* [Instruction] Will you output all of the data below exactly, omitting the images?

* [Extracted records]
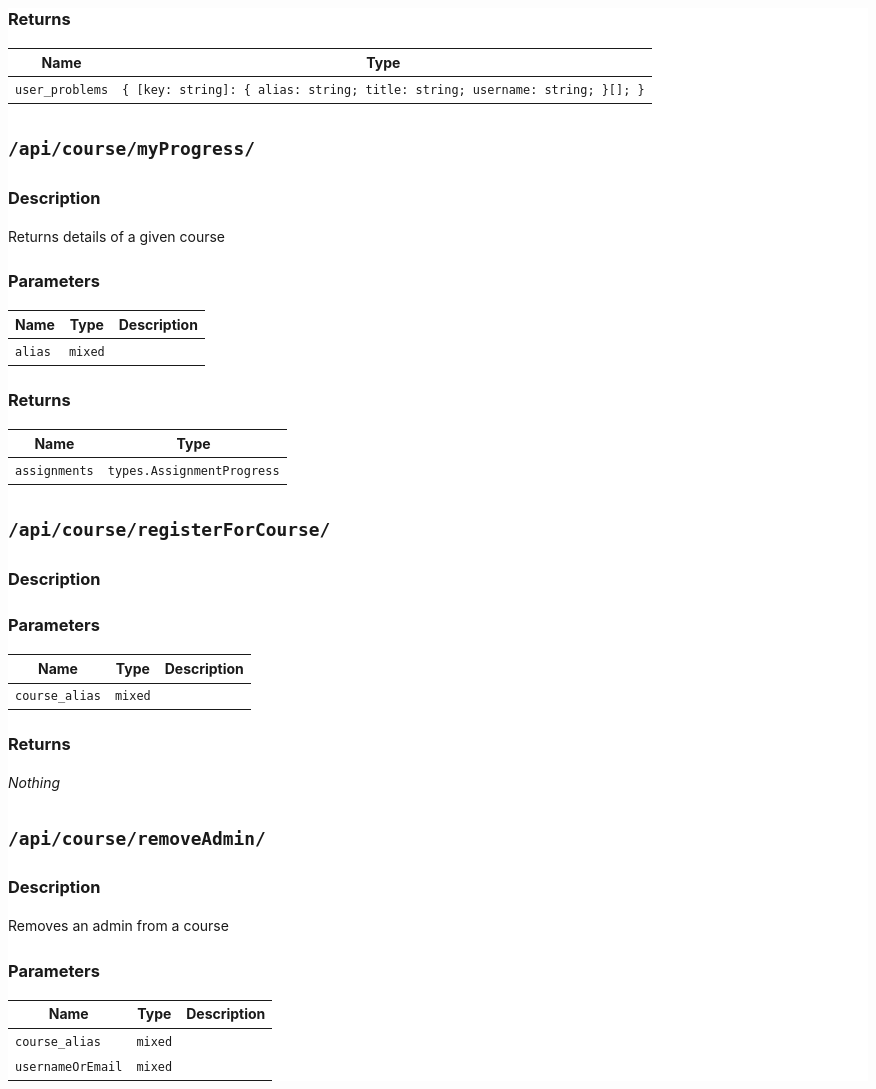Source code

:### Returns

| Name            | Type                                                                        |
| --------------- | --------------------------------------------------------------------------- |
| `user_problems` | `{ [key: string]: { alias: string; title: string; username: string; }[]; }` |

## `/api/course/myProgress/`

### Description

Returns details of a given course

### Parameters

| Name    | Type    | Description |
| ------- | ------- | ----------- |
| `alias` | `mixed` |             |

### Returns

| Name          | Type                       |
| ------------- | -------------------------- |
| `assignments` | `types.AssignmentProgress` |

## `/api/course/registerForCourse/`

### Description

### Parameters

| Name           | Type    | Description |
| -------------- | ------- | ----------- |
| `course_alias` | `mixed` |             |

### Returns

_Nothing_

## `/api/course/removeAdmin/`

### Description

Removes an admin from a course

### Parameters

| Name              | Type    | Description |
| ----------------- | ------- | ----------- |
| `course_alias`    | `mixed` |             |
| `usernameOrEmail` | `mixed` |             |
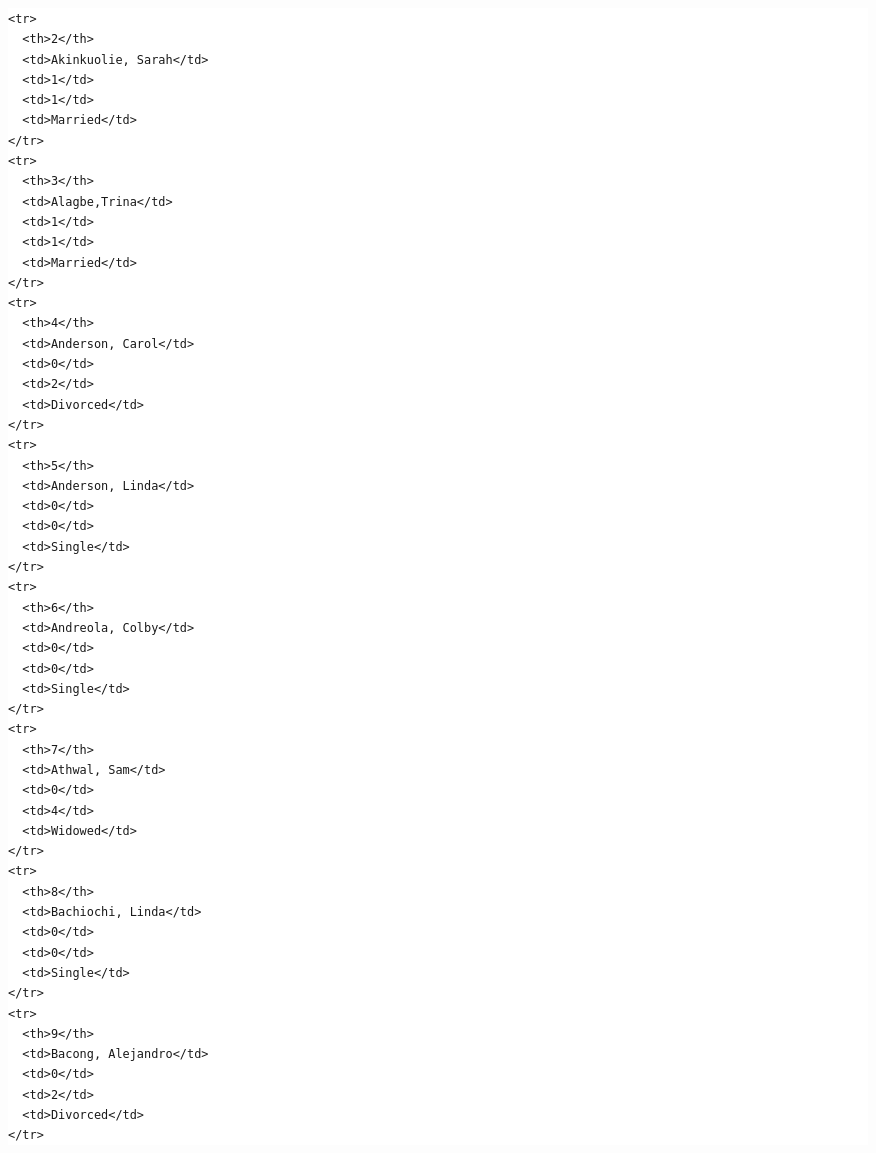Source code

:     <tr>
      <th>2</th>
      <td>Akinkuolie, Sarah</td>
      <td>1</td>
      <td>1</td>
      <td>Married</td>
    </tr>
    <tr>
      <th>3</th>
      <td>Alagbe,Trina</td>
      <td>1</td>
      <td>1</td>
      <td>Married</td>
    </tr>
    <tr>
      <th>4</th>
      <td>Anderson, Carol</td>
      <td>0</td>
      <td>2</td>
      <td>Divorced</td>
    </tr>
    <tr>
      <th>5</th>
      <td>Anderson, Linda</td>
      <td>0</td>
      <td>0</td>
      <td>Single</td>
    </tr>
    <tr>
      <th>6</th>
      <td>Andreola, Colby</td>
      <td>0</td>
      <td>0</td>
      <td>Single</td>
    </tr>
    <tr>
      <th>7</th>
      <td>Athwal, Sam</td>
      <td>0</td>
      <td>4</td>
      <td>Widowed</td>
    </tr>
    <tr>
      <th>8</th>
      <td>Bachiochi, Linda</td>
      <td>0</td>
      <td>0</td>
      <td>Single</td>
    </tr>
    <tr>
      <th>9</th>
      <td>Bacong, Alejandro</td>
      <td>0</td>
      <td>2</td>
      <td>Divorced</td>
    </tr>
  </tbody>
</table>
</div>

* [Response]
Source code

:### Returns

| Name            | Type                                                                        |
| --------------- | --------------------------------------------------------------------------- |
| `user_problems` | `{ [key: string]: { alias: string; title: string; username: string; }[]; }` |

## `/api/course/myProgress/`

### Description

Returns details of a given course

### Parameters

| Name    | Type    | Description |
| ------- | ------- | ----------- |
| `alias` | `mixed` |             |

### Returns

| Name          | Type                       |
| ------------- | -------------------------- |
| `assignments` | `types.AssignmentProgress` |

## `/api/course/registerForCourse/`

### Description

### Parameters

| Name           | Type    | Description |
| -------------- | ------- | ----------- |
| `course_alias` | `mixed` |             |

### Returns

_Nothing_

## `/api/course/removeAdmin/`

### Description

Removes an admin from a course

### Parameters

| Name              | Type    | Description |
| ----------------- | ------- | ----------- |
| `course_alias`    | `mixed` |             |
| `usernameOrEmail` | `mixed` |             |
Source code

:     <tr>
      <th>2</th>
      <td>Akinkuolie, Sarah</td>
      <td>1</td>
      <td>1</td>
      <td>Married</td>
    </tr>
    <tr>
      <th>3</th>
      <td>Alagbe,Trina</td>
      <td>1</td>
      <td>1</td>
      <td>Married</td>
    </tr>
    <tr>
      <th>4</th>
      <td>Anderson, Carol</td>
      <td>0</td>
      <td>2</td>
      <td>Divorced</td>
    </tr>
    <tr>
      <th>5</th>
      <td>Anderson, Linda</td>
      <td>0</td>
      <td>0</td>
      <td>Single</td>
    </tr>
    <tr>
      <th>6</th>
      <td>Andreola, Colby</td>
      <td>0</td>
      <td>0</td>
      <td>Single</td>
    </tr>
    <tr>
      <th>7</th>
      <td>Athwal, Sam</td>
      <td>0</td>
      <td>4</td>
      <td>Widowed</td>
    </tr>
    <tr>
      <th>8</th>
      <td>Bachiochi, Linda</td>
      <td>0</td>
      <td>0</td>
      <td>Single</td>
    </tr>
    <tr>
      <th>9</th>
      <td>Bacong, Alejandro</td>
      <td>0</td>
      <td>2</td>
      <td>Divorced</td>
    </tr>
  </tbody>
</table>
</div>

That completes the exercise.